Objective: To develop a new algorithm for determining sequence characteristics and similarity based on statistically significant repetitive elements of different lengths, which are located in analyzed sequences.
Methods: This paper presents Repeats-Position/Frequency method (R-P/F method), for determining nucleotide sequence similarity which takes into consideration statistically significant repetitive parts of analyzed sequences. It is based on information theory and the fact that both position and frequency of repeated sequences are not expected to occur with the identical presence in a random sequence of the same length. Nucleotide sequences are presented in rn-dimensional vector space and their hierarchy is constructed by applying hierarchical clustering algorithm.
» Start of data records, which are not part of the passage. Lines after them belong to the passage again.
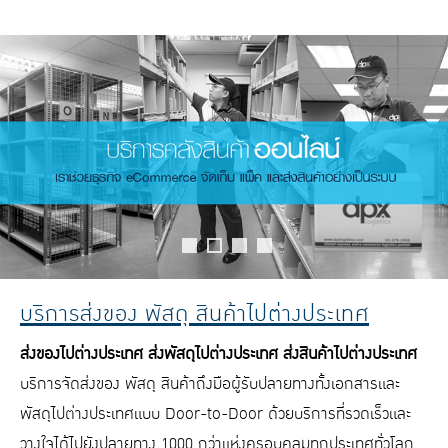
บริการส่งของ พัสดุ สินค้าไปต่างประเทศ
ส่งของไปต่างประเทศ ส่งพัสดุไปต่างประเทศ
ส่งสินค้าไปต่างประเทศ
บริการจัดส่งของ พัสดุ สินค้าถึงมือผู้รับปลายทางทั้งเอกสารและ
พัสดุไปต่างประเทศแบบ Door-to-Door ด้วยบริการที่รวดเร็วและ
วางใจได้ไปยังปลายทาง 1000 กว่าแห่งครอบคลุมทุกประเทศทั่วโลก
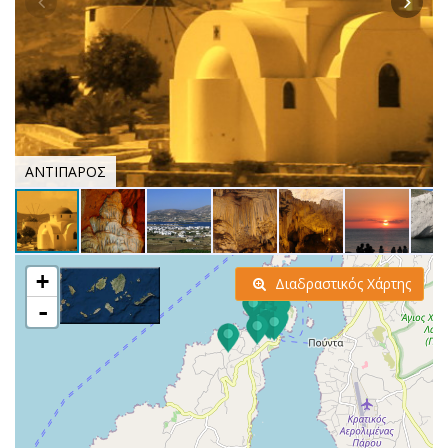
ΑΝΤΙΠΑΡΟΣ
+
Διαδραστικός Χάρτης
-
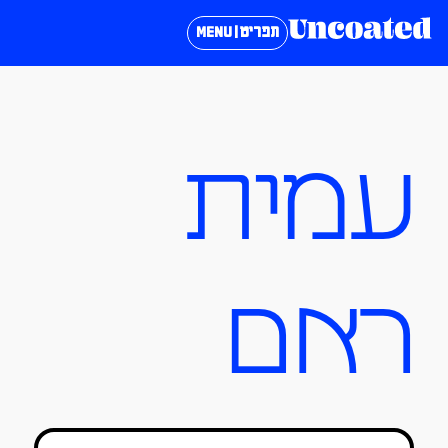
תפריט | MENU
עמית
ראם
Results: R-P/F method has been validated on multiple data sets of nucleotide sequences and compared with results obtained from alignment-based algorithms BLAST and Clustal Omega, and multiple wellestablished alignment-free dissimilarity measures. Presented method provides results comparable with other commonly used methods focused on resolving the same problem, with the novel view on the used repetitive parts of sequences in these calculations.
Conclusion: The presented, novel algorithm for calculating sequence similarity measure is effective in discovering relationships among the sequences and makes a powerful and complementary addition to existing sequence similarity methods.
Keywords: Sequence similarity analysis, alignment-free method, statistically significant repeat, local frequency based entropy, hierarchical clustering, multi-dimensional vector space.